Les croyances réchauffistes fausses ne font pas qu’engendrer des fanatiques, des individus sectaires habités par la conviction que ceux qui ne croient pas dans la fausse vérité réchauffiste sont nécessairement des opposants politiques, elles doivent conduire à l’autoritarisme et à la dictature réchauffiste. Et cette vérité réchauffiste prétendument scientifique doit constamment être justifiée par des prédictions et des divinations. Il faut une autorité comme celle du GIEC qui prescrive et fixe régulièrement ce qui doit être tenu pour la vérité réchauffiste du moment. Or le GIEC ne peut s’acquitter de cette tâche que par l’arbitraire et par l’arrogance.

Aucune autorité humaine ne saurait décréter ce qu’est ou ce que devrait être la vérité réchauffiste en l’absence de preuve scientifique. L’idée qu’il faudrait justifier une fausse théorie climatique réchauffiste par 15 000 signatures de soi-disant scientifiques partisans et unanimes, mais profanes en matière de climatologie, est une tactique de manipulation qui ne confère aucune probabilité aux prédictions apocalyptiques énoncées. Il ne peut s’agir que d’une procédure de justification par l’opinion et qui ne repose pas sur des preuves.

La démarche critique selon la rigueur scientifique proposée est la suivante :

« Comment le savez-vous ?

« Quelles sont les sources scientifiques de vos prédictions à 100 ans ?

« Sur quelles observations scientifiques reposent vos prédictions à 100 ans ?

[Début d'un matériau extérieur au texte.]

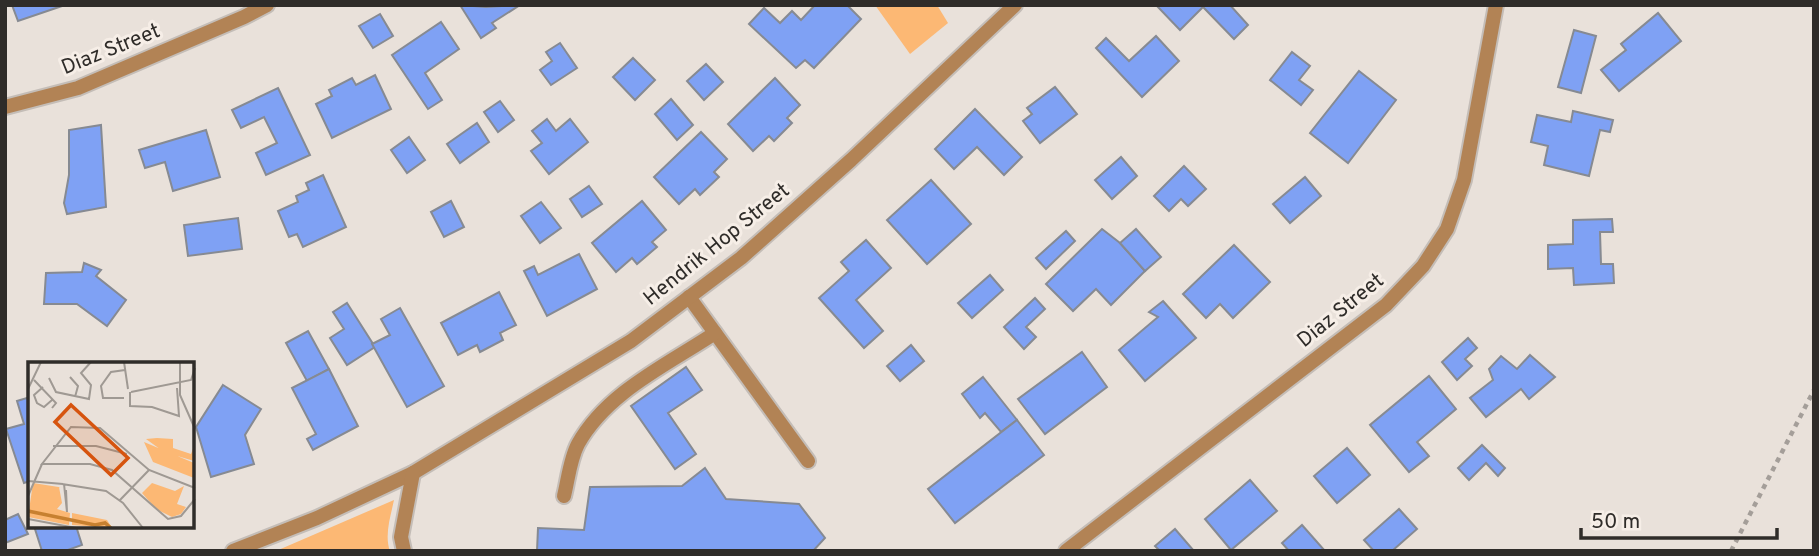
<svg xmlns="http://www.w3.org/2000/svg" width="1819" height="556" font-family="Overpass,sans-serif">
  <rect width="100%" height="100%" fill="#e9e1da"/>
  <g fill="#fcb874">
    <path d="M875,5H937L948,23L910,54Z"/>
    <path d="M394,500C391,515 384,535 390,551H276Z"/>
  </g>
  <g fill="#7fa1f4" stroke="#868a92" stroke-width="2">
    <path d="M12,5H65L18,21Z"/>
    <path d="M460,5L486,7L520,5L492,23L496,28L481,38Z"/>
    <path d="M815,5H847L861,19L814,68L805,60L796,68L749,24L764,8L780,23L792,11L801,20Z"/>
    <path d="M1156,5H1230L1248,25L1234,39L1203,7L1180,30Z"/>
    <path d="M1658,13L1681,41L1619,91L1601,70L1626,50L1621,44Z"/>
    <path d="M380,14L393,36L373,48L359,26Z"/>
    <path d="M441,22L459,49L425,73L442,100L428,109L392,55Z"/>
    <path d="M1574,30L1596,36L1581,93L1558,87Z"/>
    <path d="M1156,36L1179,61L1142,97L1096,48L1106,38L1129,61Z"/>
    <path d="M560,43L577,68L551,85L540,70L552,61L546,52Z"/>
    <path d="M1292,52L1310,66L1299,80L1313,90L1301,105L1270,80Z"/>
    <path d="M633,58L655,80L635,100L613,77Z"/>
    <path d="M706,64L723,82L704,100L687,81Z"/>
    <path d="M1359,71L1396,100L1348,163L1310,133Z"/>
    <path d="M375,75L391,109L332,138L316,104L332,96L329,90L352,78L356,85Z"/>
    <path d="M775,78L800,105L787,118L792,123L774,141L769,136L753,151L728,124Z"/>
    <path d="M1055,87L1077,114L1040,143L1023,121L1032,114L1027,108Z"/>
    <path d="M278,88L310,155L266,175L256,153L277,143L264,117L241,128L232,110Z"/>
    <path d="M671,99L693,125L677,140L655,114Z"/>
    <path d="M500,101L514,120L498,132L484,112Z"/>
    <path d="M975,109L1022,157L1004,175L977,147L954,169L935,149Z"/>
    <path d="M1573,111L1613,120L1610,132L1600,130L1589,176L1544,165L1548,146L1531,142L1537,115L1571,122Z"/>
    <path d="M547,119L556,131L570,119L588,142L549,174L531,151L542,143L532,131Z"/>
    <path d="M477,123L489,142L460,163L447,144Z"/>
    <path d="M101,125L106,207L67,214L64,203L69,175V130Z"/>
    <path d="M206,130L220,177L173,191L165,162L145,168L139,150Z"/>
    <path d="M701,132L727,159L714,172L719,177L700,195L695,189L679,204L654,177Z"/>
    <path d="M409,137L425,160L407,173L391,150Z"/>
    <path d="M1121,157L1137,176L1112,199L1095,180Z"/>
    <path d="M1184,166L1206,189L1188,206L1181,199L1169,211L1154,196Z"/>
    <path d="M323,175L346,227L303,247L297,234L289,237L278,211L298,202L296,196L309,190L306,183Z"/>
    <path d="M1305,177L1321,196L1290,223L1273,204Z"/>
    <path d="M931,180L971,224L927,264L887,220Z"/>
    <path d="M589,186L602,204L582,217L570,199Z"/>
    <path d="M451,201L464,227L444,237L431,212Z"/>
    <path d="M642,201L666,230L652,242L657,247L637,264L632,258L616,272L592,243Z"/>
    <path d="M541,202L561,228L540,243L521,216Z"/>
    <path d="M238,218L242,249L188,256L184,225Z"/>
    <path d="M1612,219L1613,232H1600L1601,264H1613L1614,283L1574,285L1573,268L1548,269V245L1573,244V220Z"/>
    <path d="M1102,229L1120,243L1145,271L1111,305L1096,289L1073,311L1046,284Z"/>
    <path d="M1136,229L1161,257L1145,271L1120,243Z"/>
    <path d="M1066,231L1075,241L1046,269L1036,258Z"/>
    <path d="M866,240L891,268L856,300L883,331L864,348L819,298L849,271L841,262Z"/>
    <path d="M1234,245L1270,282L1233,318L1220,304L1206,318L1183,294Z"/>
    <path d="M579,254L597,289L547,316L524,271L534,266L538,275Z"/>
    <path d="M84,263L101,270L96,276L126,300L107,326L77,304H44L46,273L82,272Z"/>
    <path d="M990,275L1003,290L972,318L958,303Z"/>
    <path d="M499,292L516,325L500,333L503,340L480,352L477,345L458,355L441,323Z"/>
    <path d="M1035,298L1045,309L1026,327L1036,337L1024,349L1004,327Z"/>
    <path d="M1163,301L1196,338L1145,381L1119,350L1158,317L1149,312Z"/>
    <path d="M347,303L375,347L347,365L330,338L344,329L333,312Z"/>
    <path d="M400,308L444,386L407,407L372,344L390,335L381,319Z"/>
    <path d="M308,331L329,369L307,381L286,343Z"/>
    <path d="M1468,338L1477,348L1465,359L1472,366L1457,380L1442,362Z"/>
    <path d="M911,345L924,361L900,381L887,366Z"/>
    <path d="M1082,352L1107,387L1045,434L1018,399Z"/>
    <path d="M1530,355L1555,377L1529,399L1521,389L1486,417L1470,398L1493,380L1489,369L1501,356L1517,369Z"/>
    <path d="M686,367L702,390L668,413L696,454L675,469L631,406Z"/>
    <path d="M329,369L358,426L313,450L307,439L316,434L292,388Z"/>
    <path d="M1429,376L1456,409L1417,442L1429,456L1409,472L1370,425Z"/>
    <path d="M983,377L1017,420L1001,432L985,413L980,418L962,394Z"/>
    <path d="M223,385L261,409L245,435L254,464L211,477L196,427Z"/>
    <path d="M30,397V481L24,483L6,429L24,424L17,401Z"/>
    <path d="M1017,420L1044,455L955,523L928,489Z"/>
    <path d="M1482,445L1505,468L1498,476L1486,463L1469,480L1458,468Z"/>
    <path d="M1347,448L1370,475L1337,503L1314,476Z"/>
    <path d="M705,468L726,499L799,504L825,538L813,551H537L538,528L584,530L590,487L682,486Z"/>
    <path d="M1250,480L1277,511L1231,550L1205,519Z"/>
    <path d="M1399,509L1417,529L1392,551H1374L1364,540Z"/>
    <path d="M18,514L28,534L5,543V520Z"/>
    <path d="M1302,525L1325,551H1289L1282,543Z"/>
    <path d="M34,526H76L82,545L65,551H42Z"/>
    <path d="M1175,529L1194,551H1160L1155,546Z"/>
  </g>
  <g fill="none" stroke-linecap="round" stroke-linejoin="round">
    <g stroke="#c4bdb7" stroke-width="18">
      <g id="service">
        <path d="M689,297L808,461"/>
        <path d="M564,496C568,480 570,459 578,444C607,392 667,365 715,333"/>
      </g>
    </g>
    <g stroke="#c4bdb7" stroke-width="18">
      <g id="minor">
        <path d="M5,107L78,88L244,17L267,5"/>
        <path d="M233,551L317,518L413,473L631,341L741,258L851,160L1015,5"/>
        <path d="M404,551L401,537L413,473"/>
        <path d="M1066,551L1386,305L1423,266L1447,229L1464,180L1496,5"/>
      </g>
    </g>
    <path stroke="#a49e99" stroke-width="4.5" stroke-dasharray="5 5" stroke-linecap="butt" d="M1731,551L1814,390"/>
    <use href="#service" stroke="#b28355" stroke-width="14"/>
    <use href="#minor" stroke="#b28355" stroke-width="14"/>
  </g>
  <g text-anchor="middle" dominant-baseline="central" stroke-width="6" stroke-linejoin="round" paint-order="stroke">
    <g font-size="21" fill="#2f2c29" stroke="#f6eee7">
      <text transform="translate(111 50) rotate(-22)">Diaz Street</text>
      <text transform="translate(717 245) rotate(-39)">Hendrik Hop Street</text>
      <text transform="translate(1341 311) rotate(-39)">Diaz Street</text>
    </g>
  </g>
  <g transform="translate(28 362)">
    <rect width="166" height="166" fill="#e9e1da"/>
    <path d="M129,76L145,77V86L163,92L166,84V99L136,90L118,77ZM116,80L166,101V116L125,100ZM5,121L37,126L31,125L34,141L29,147L42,151L41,163L0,155ZM124,121L147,129L156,124L149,142L158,145L153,152L144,155L128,147L114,131ZM44,151L79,158L84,166L44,163Z" fill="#fcb874"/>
    <path fill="none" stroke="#c78030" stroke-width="3.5" d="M0,149L67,163L77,161L83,166"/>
    <path fill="none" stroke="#9f9993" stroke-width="2" d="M96,0L100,27M152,0V33L167,67M42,15L50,24L47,35M21,16L28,30L61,37L63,23L53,11L63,0M6,18L28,41L24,46M15,25L6,33L9,41L16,45L24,38M0,27L13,0M102,30V44L124,45L151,54L149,26M103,30L163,18L167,6M96,36H75L73,24L83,10L97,8M25,84H68L99,92M0,119L35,122M34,122L78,129L95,141L115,166M36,122L39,150L38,128M167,126L121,108L72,66L43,65L14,102H62L84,108L140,157L153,154L167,137M0,134L14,102M92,138L121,108M0,157L48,166"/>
    <path fill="#d6540f" fill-opacity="0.15" stroke="#d6540f" stroke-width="3.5" d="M43,43L100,96L83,113L27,60Z"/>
    <rect width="166" height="166" fill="none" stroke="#2f2c29" stroke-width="3.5"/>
  </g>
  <rect width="1819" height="556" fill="none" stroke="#2f2c29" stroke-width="14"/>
  <path d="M1581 528v10h196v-10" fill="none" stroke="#2f2c29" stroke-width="3.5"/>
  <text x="1591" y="528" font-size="21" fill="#2f2c29" stroke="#f6eee7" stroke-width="5" paint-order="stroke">50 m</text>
</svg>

« Où sont les preuves de ce que vous avancez pour justifier vos prédictions à 100 ans ?

Malgré cela, on voudrait utiliser la contrainte à l’encontre de ceux qui s’obstinent à ne pas reconnaître la vérité réchauffiste révélée de façon quasi divine. Dès lors, bien des réchauffologues voudront édifier une théorie réchauffiste autoritaire quasi terroriste inspirée par ce type d’évolution absurde et tragique de la fausse science réchauffiste.

Thierry Michaud-Nérard

(adapté très librement de Karl R. Popper, Conjectures & réfutations, © Payot, Paris, 1985.)